What does mean a lot to Schimmel is helping other people with cancer. Listening to comedy and music helped Schimmel get through chemotherapy, so he is asking fans to bring new or used comedy and music CDs or audio books to the Improv, which he will donate, along with CD players, to local cancer treatment centers.

Comedians always complain about life on the road —Steve Martin once said it was like rock and roll without the chicks — but Schimmel relishes it. “I just finished 14 weeks on the road. I live for it. I can’t imagine not doing it, like I can’t imagine not breathing. I used to dream about it, so I still get goose bumps when I hear the emcee announce my name.
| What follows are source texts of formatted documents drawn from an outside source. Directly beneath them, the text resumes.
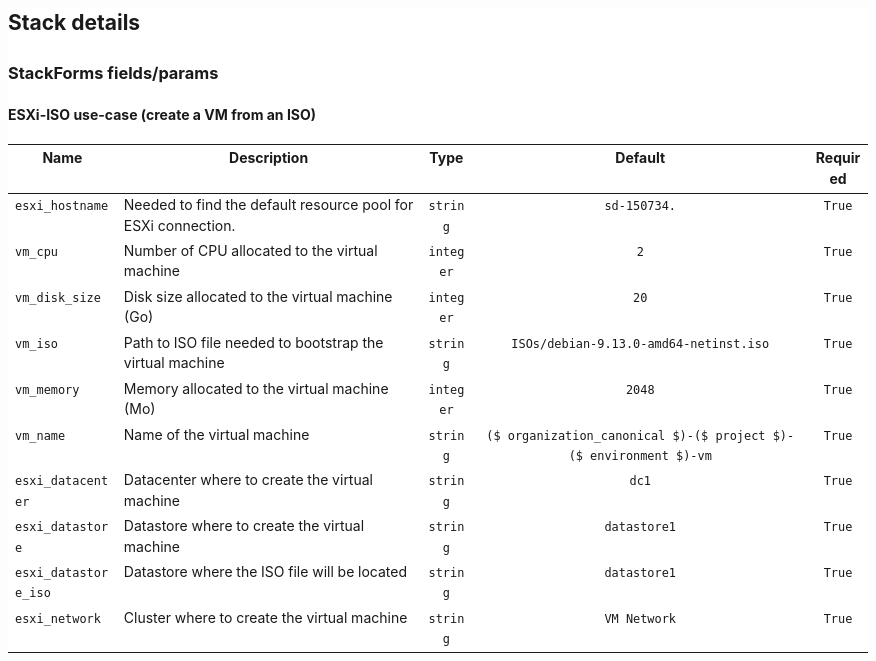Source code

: 
## Stack details

### StackForms fields/params

#### ESXi-ISO use-case (create a VM from an ISO)

| Name                    | Description                                                   |   Type    |                              Default                              | Required |
|-------------------------|---------------------------------------------------------------|:---------:|:-----------------------------------------------------------------:|:--------:|
| `esxi_hostname`         | Needed to find the default resource pool for ESXi connection. | `string`  |                           `sd-150734.`                            |  `True`  |
| `vm_cpu`                | Number of CPU allocated to the virtual machine                | `integer` |                                `2`                                |  `True`  |
| `vm_disk_size`          | Disk size allocated to the virtual machine (Go)               | `integer` |                               `20`                                |  `True`  |
| `vm_iso`                | Path to ISO file needed to bootstrap the virtual machine      | `string`  |              `ISOs/debian-9.13.0-amd64-netinst.iso`               |  `True`  |
| `vm_memory`             | Memory allocated to the virtual machine (Mo)                  | `integer` |                              `2048`                               |  `True`  |
| `vm_name`               | Name of the virtual machine                                   | `string`  | `($ organization_canonical $)-($ project $)-($ environment $)-vm` |  `True`  |
| `esxi_datacenter`    | Datacenter where to create the virtual machine                | `string`  |                               `dc1`                               |  `True`  |
| `esxi_datastore`     | Datastore where to create the virtual machine                 | `string`  |                           `datastore1`                            |  `True`  |
| `esxi_datastore_iso` | Datastore where the ISO file will be located                  | `string`  |                           `datastore1`                            |  `True`  |
| `esxi_network`       | Cluster where to create the virtual machine                   | `string`  |                           `VM Network`                            |  `True`  |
“Knowing you can make people forget about their problems for a little while — no matter if you’re a middle-aged, balding, pudgy Jewish guy that people wouldn’t give a second look at walking down the street. For that one hour, you’re Matt Damon and Brad Pitt.”

But don’t women always say they like a guy with a sense of humor? “Women say it’s number one,” he replies thoughtfully. “Guys usually think the dick is number one, and the sense of humor is number two.”